Opening a Word, Excel, or PowerPoint file on a mobile device typically means the Microsoft 365 mobile app will start up rather than the relevant standalone app.
This has been the case since Microsoft introduced an Office mobile app for Android and iOS in 2019. The Office app combined Word, Excel, and PowerPoint apps into a single app to create an “integrated experience” and reduce the need to switch between tools, Microsoft said at the time.
(The Office mobile app was rebranded as Microsoft 365 in 2022.)
After user feedback, Microsoft announced last week that the standalone apps will be used to open files instead — as long as the standalone Office apps are installed on a user’s device; if not, files will continue to open in the Microsoft 365 app.
Aside from reducing confusion, opening the standalone app will make it easier to multitask, Microsoft said in a blog post, with multiple Office apps open at once.

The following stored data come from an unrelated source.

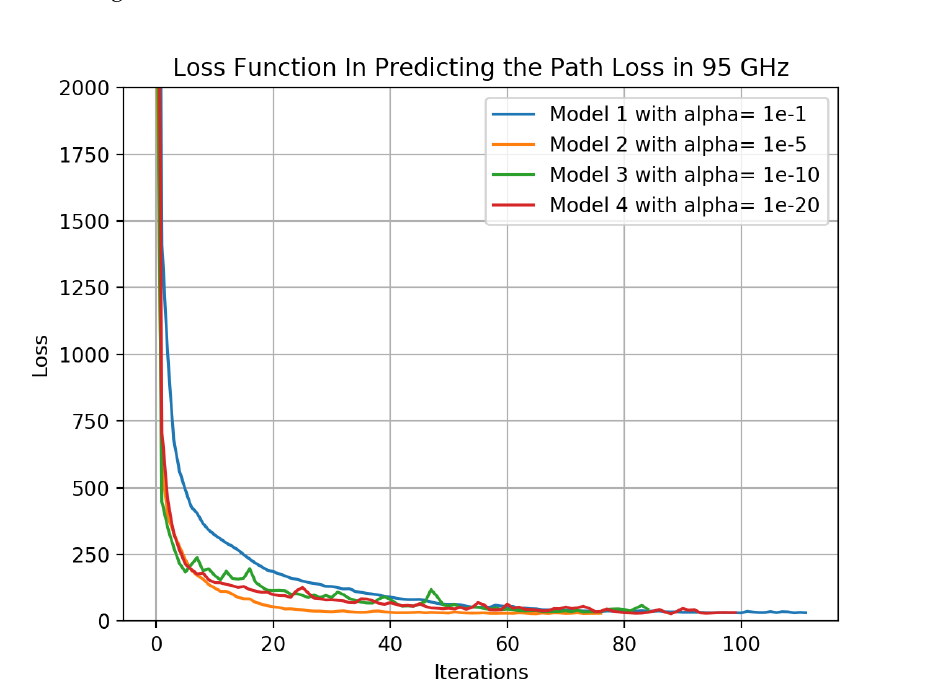
Figure 8. The loss of the deep learning models with different learning rate. Table 1 contains path loss predicting evaluation in the higher mmWave bands.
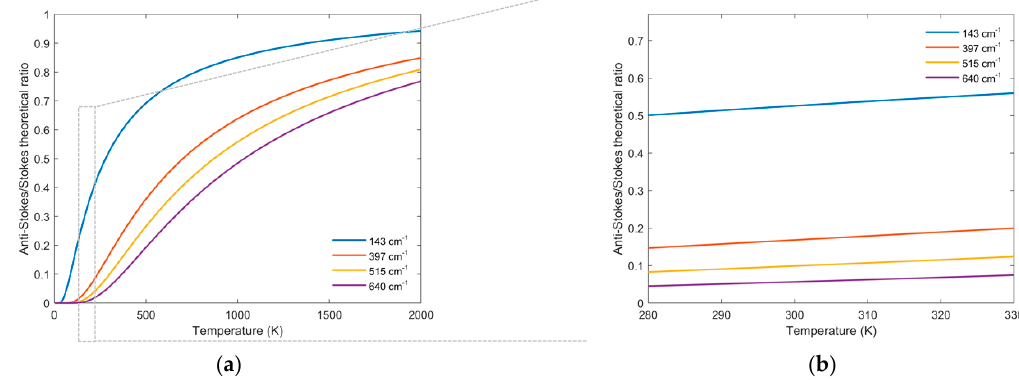
Figure A3. Theoretical anti-Stokes/Stokes ratio evaluated at λ exc = 514.5 nm, for all the four Raman modes of titanium dioxide, in a temperature range 0–2200 K ( a ) and in the range of interest ( b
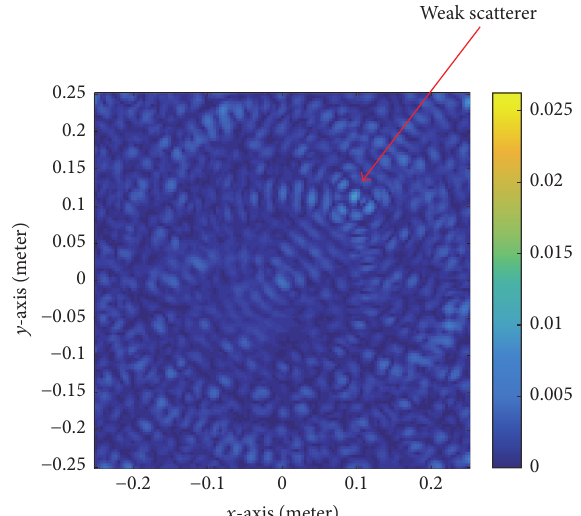
Figure 16: The results of applying CLEAN algorithm for irregular complex shape geometry.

“For customers who want to open more than one Word, Excel, or PowerPoint file at once, the standalone apps can better handle side by side and windowing scenarios that modern tablet and mobile operating systems support,” said Samer Sawaya, a principal product manager at Microsoft.
Microsoft has started apply the change across its Office apps for iOS and Android, beginning with OneDrive. Outlook will follow this month and in November, while the timing for Teams has yet to be confirmed.